#### Seçilen Metin:
◇ ◇ ◇ ◇ ◇ ◇ ◇

REFAH VE KALKINMANIN ANAHTARI ENERJİDE
Zirvenin açılış konuşmasını yapan Turkuvaz Medya İcra Kurulu Üyesi Yasemin Gebeş, Türkiye'nin gelecek enerjisine ışık tutan Para Dergisi ve Turkuvaz Medya Grubu olarak enerji sektörünü önemsediklerini ve gelişimine katkıda bulunma misyonlarını sürdürdüklerini belirtti. Turkuvaz Medya Grubu olarak, ilerlemesi ve dünya üzerinde en üst basamaklara tırmanması kaçınılmaz olan bu sektörü beşinci defa bir araya getirdiklerine dikkat çeken Gebeş, "Sanayileşmenin en önemli bileşenlerinden bir tanesi olan enerji konusunu en detaylı ve gündem dinamiklerine göre işlemeye özen gösterdiğimiz Zirve'miz, medya grubumuzun sürekliliğine en çok önem verdiği buluşmalarından bir tanesi haline geldi" dedi. Enerji politikaları kısa vadede enerji kaynaklarının uluslararası pazarlara güvenli biçimde ulaşmasını, arz ve fiyatlama gibi konuları ele aldığına dikkat çeken Gebeş, uzun vadede ise kalkınma planlamalarını ve politikalarını içerdiğini söyledi. Ülkelerin kalkınma ve refah gelişmelerini sağlamada enerji sektörünün en stratejik alanlarından biri haline geldiğini aktaran Gebeş, "Artık enerji sektöründeki sürdürülebilirlik, verimlilik gibi kavramlar tüm dünya ülkeleri için çok önemli hale geldi. Ülkemizin 2023 Kalkınma Planı dahilinde enerji sektörünün gelişimine yönelik yapılmış bu çalışmalara bakacak olursak, hepimiz çok yol aldığımızı görürüz. Özellikle 2016 yılından bu yana başlatılan Milli Enerji ve Maden Politikası çerçevesinde yenilenebilir enerji kaynakları, enerji verimliliği ve depolama teknolojilerini odağa alan yeni dönemde rekabeti, sosyal etkiyi, istihdamı, sanayiyi ve Ar-Ge içeren makro ekonomik bir politik vizyon oluşturduğunu hepimiz görüyoruz" diye konuştu.

◇ ◇ ◇ ◇ ◇ ◇ ◇

#### Çıkarılan Veriler:
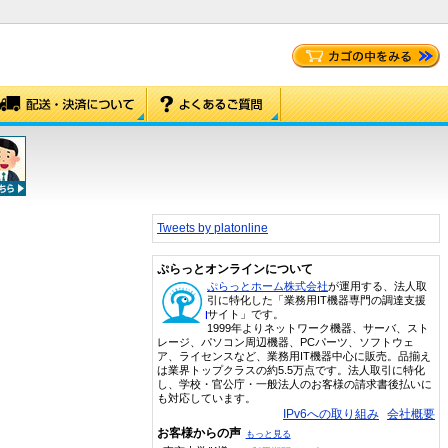
Tweets by platonline
ぷらっとオンラインについて
ぷらっとホーム株式会社
が運用する、法人取
引に特化した「業務用IT機器専門の調達支援
サイト」です。
1999年よりネットワーク機器、サーバ、スト
レージ、パソコン周辺機器、PCパーツ、ソフトウェ
ア、ライセンスなど、業務用IT機器中心に販売。品揃え
は業界トップクラスの約5.5万点です。法人取引に特化
し、学校・官公庁・一般法人のお客様の請求書後払いに
も対応しています。
IPv6への取り組み
会社概要
お客様からの声
もっと見る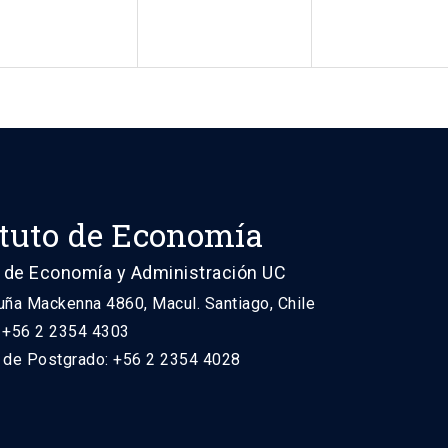
ituto de Economía
 de Economía y Administración UC
uña Mackenna 4860, Macul. Santiago, Chile
: +56 2 2354 4303
n de Postgrado: +56 2 2354 4028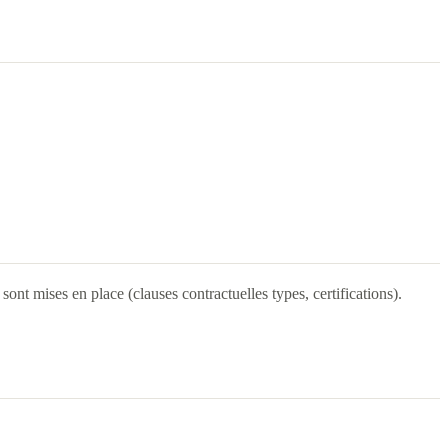
ont mises en place (clauses contractuelles types, certifications).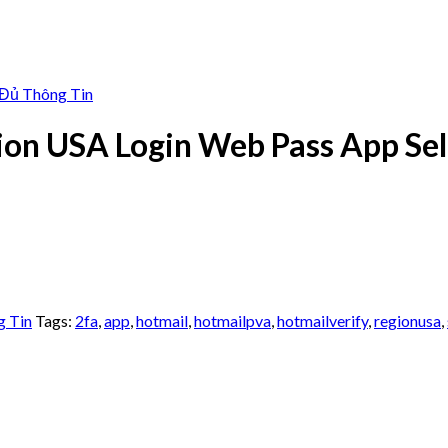
 Đủ Thông Tin
on USA Login Web Pass App Sel
g Tin
Tags:
2fa
,
app
,
hotmail
,
hotmailpva
,
hotmailverify
,
regionusa
,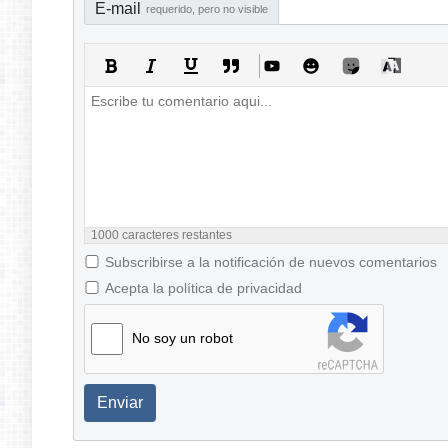
E-mail
requerido, pero no visible
1000
caracteres restantes
Subscribirse a la notificación de nuevos comentarios
Acepta la política de privacidad
No soy un robot
Enviar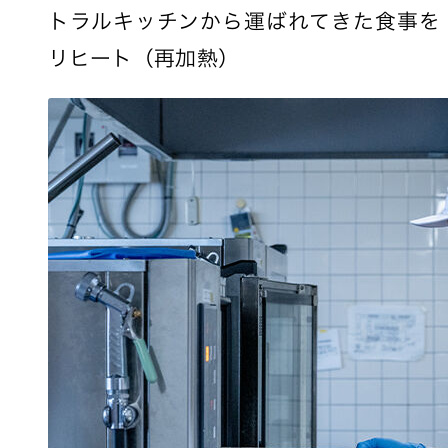
トラルキッチンから運ばれてきた食事を
リヒート（再加熱）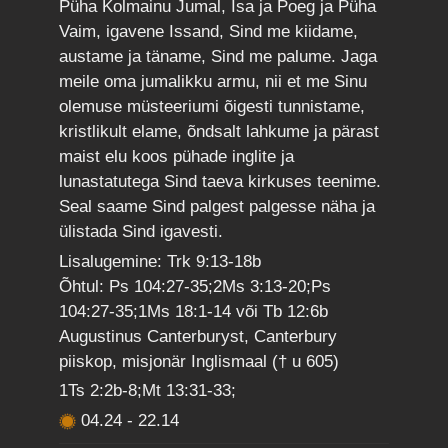
Püha Kolmainu Jumal, Isa ja Poeg ja Püha
Vaim, igavene Issand, Sind me kiidame,
austame ja täname, Sind me palume. Jaga
meile oma jumalikku armu, nii et me Sinu
olemuse müsteeriumi õigesti tunnistame,
kristlikult elame, õndsalt lahkume ja pärast
maist elu koos pühade inglite ja
lunastatutega Sind taeva kirkuses teenime.
Seal saame Sind palgest palgesse näha ja
ülistada Sind igavesti.
Lisalugemine: Trk 9:13-18b
Õhtul: Ps 104:27-35;2Ms 3:13-20;Ps
104:27-35;1Ms 18:1-14 või Tb 12:6b
Augustinus Canterburyst, Canterbury
piiskop, misjonär Inglismaal († u 605)
1Ts 2:2b-8;Mt 13:31-33;
04.24
-
22.14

◇ ◇ ◇ ◇ ◇ ◇ ◇

#### Görevin Kapsamı:
Aşağıdaki ifadelerin seçilen metinle uyuşup uyuşmadığını belirtin. Her biri için evet ya da hayır deyin ve kararı belirleyen sözcükleri metinden aynen alıntılayın.
1. Turkuvaz Medya Grubu enerji sektörünü beşinci kez bir araya getiriyor.
2. Milli Enerji ve Maden Politikası 2018 yılında başlatıldı.
3. Gebeş'e göre enerji politikaları uzun vadede kalkınma planlamalarını ve politikalarını içerir.
Yanıt verirken yalnızca metne dayanın.

#### Sorunun Yanıtı:
1. Evet: "bu sektörü beşinci defa bir araya getirdiklerine"
2. Hayır: "Özellikle 2016 yılından bu yana başlatılan Milli Enerji ve Maden Politikası"
3. Evet: "uzun vadede ise kalkınma planlamalarını ve politikalarını içerdiğini söyledi"